** PROBLEM TO WORK ON **
Write out word for word each line from the top of the material through the line that has "Gameplay with a". Pictures do not go in.

** DATA FOR ANALYSIS **
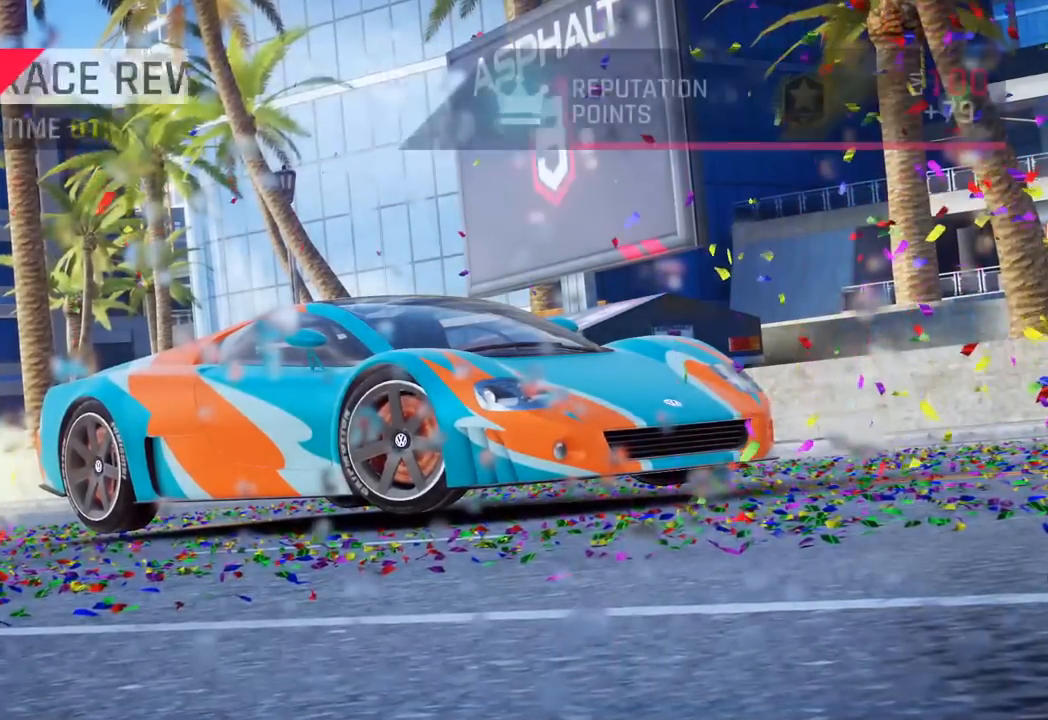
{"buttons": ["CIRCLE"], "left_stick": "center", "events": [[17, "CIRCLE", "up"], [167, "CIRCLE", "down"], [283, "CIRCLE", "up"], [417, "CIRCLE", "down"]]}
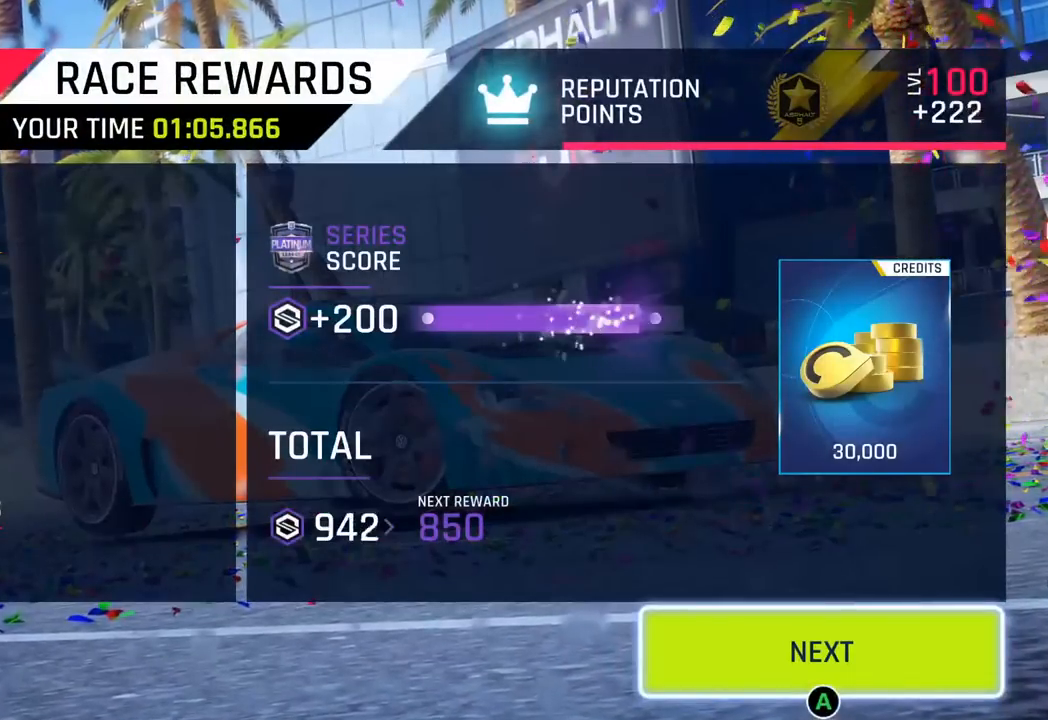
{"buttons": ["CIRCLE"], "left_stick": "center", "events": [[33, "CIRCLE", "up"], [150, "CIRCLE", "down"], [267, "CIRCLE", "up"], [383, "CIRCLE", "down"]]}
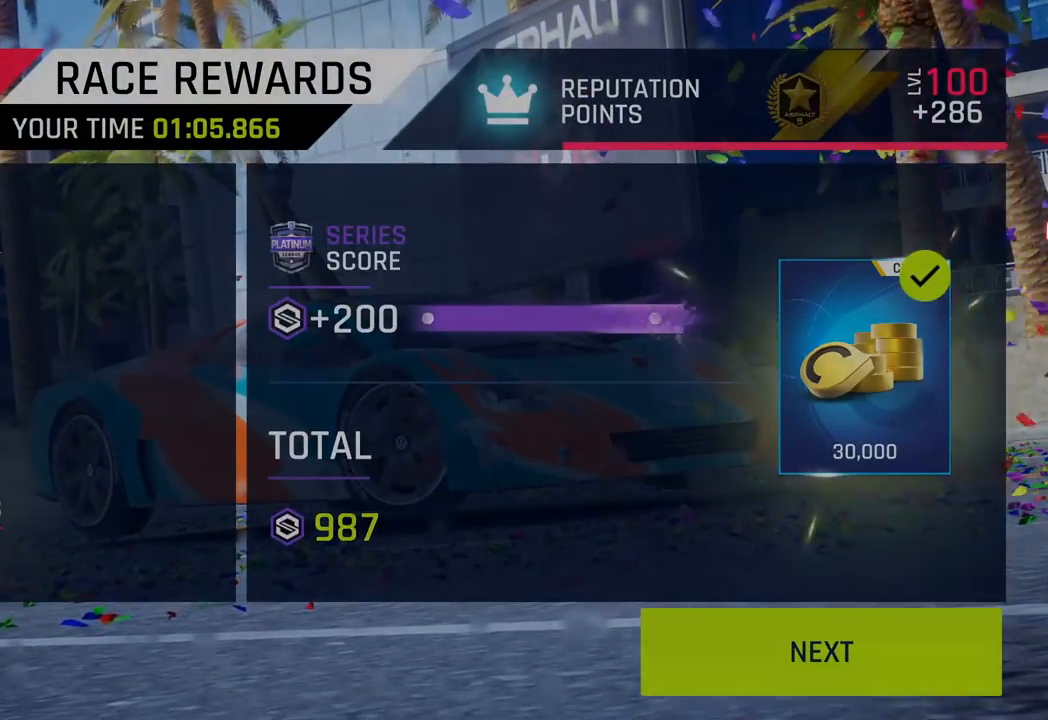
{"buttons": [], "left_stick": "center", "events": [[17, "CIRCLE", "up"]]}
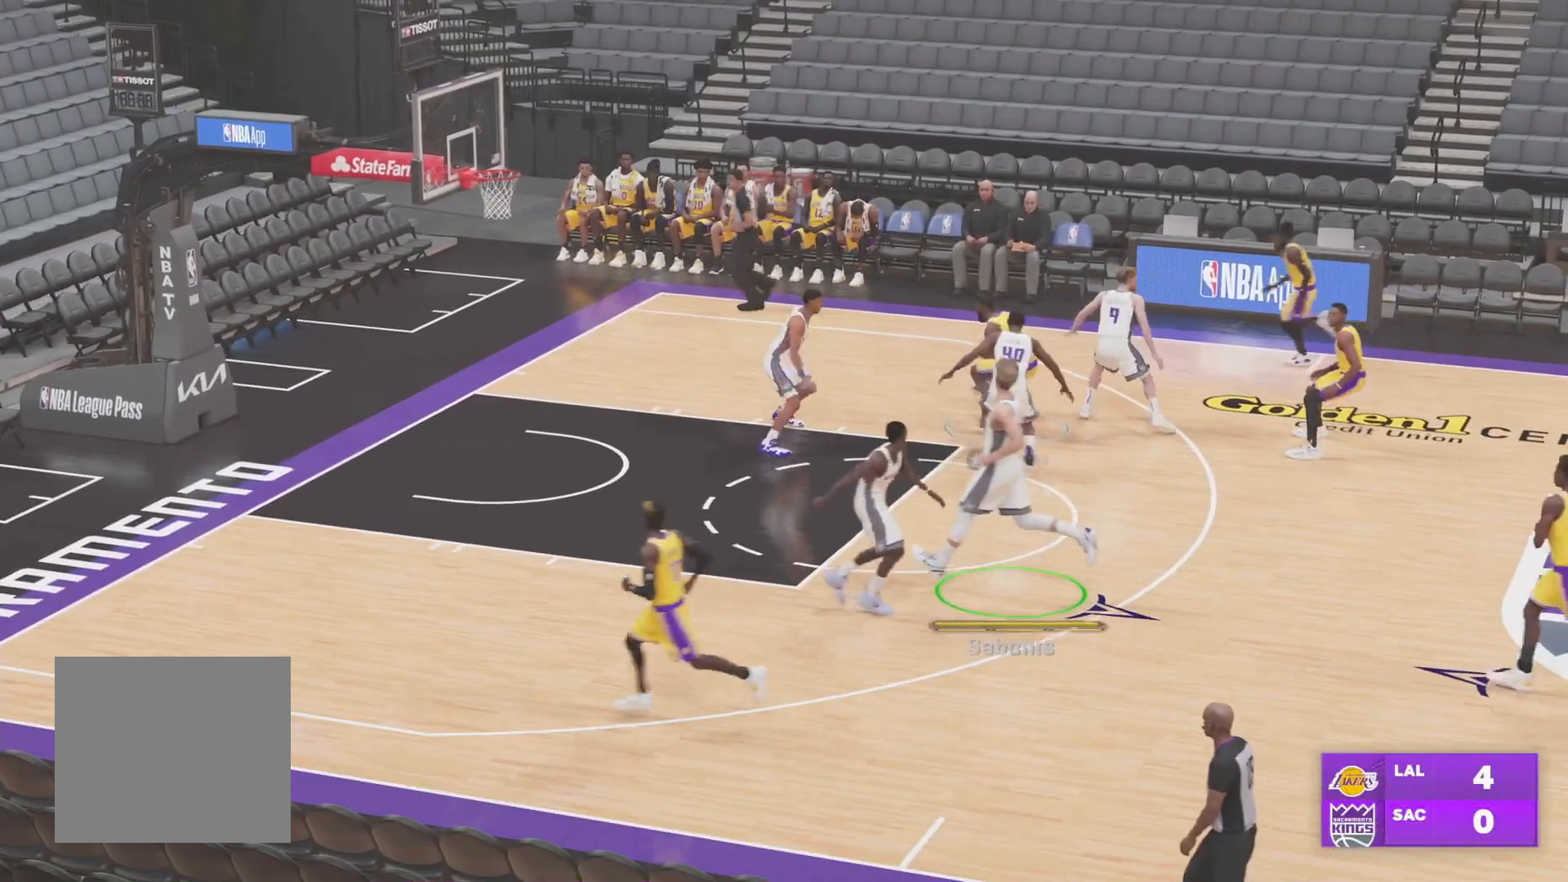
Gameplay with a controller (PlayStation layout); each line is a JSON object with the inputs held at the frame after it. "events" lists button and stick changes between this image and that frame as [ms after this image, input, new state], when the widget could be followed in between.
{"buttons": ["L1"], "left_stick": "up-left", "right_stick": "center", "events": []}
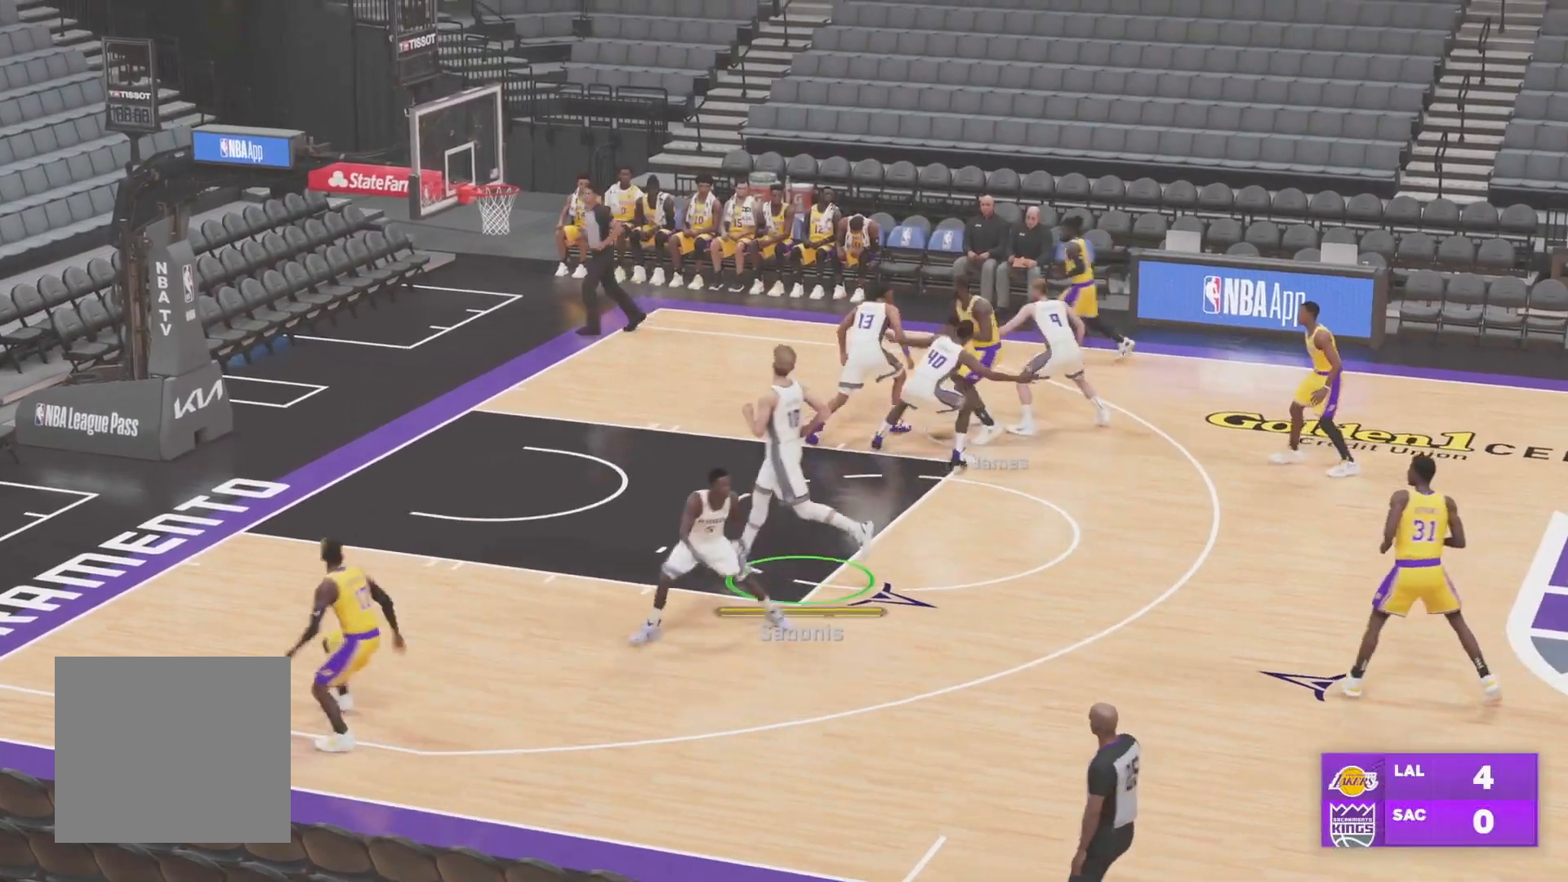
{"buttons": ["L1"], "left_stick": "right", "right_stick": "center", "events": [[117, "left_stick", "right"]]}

** EXPECTED ANSWER **
{"buttons": ["CIRCLE"], "left_stick": "center", "events": [[17, "CIRCLE", "up"], [167, "CIRCLE", "down"], [283, "CIRCLE", "up"], [417, "CIRCLE", "down"]]}
{"buttons": ["CIRCLE"], "left_stick": "center", "events": [[33, "CIRCLE", "up"], [150, "CIRCLE", "down"], [267, "CIRCLE", "up"], [383, "CIRCLE", "down"]]}
{"buttons": [], "left_stick": "center", "events": [[17, "CIRCLE", "up"]]}
Gameplay with a controller (PlayStation layout); each line is a JSON object with the inputs held at the frame after it. "events" lists button and stick changes between this image and that frame as [ms after this image, input, new state], when the widget could be followed in between.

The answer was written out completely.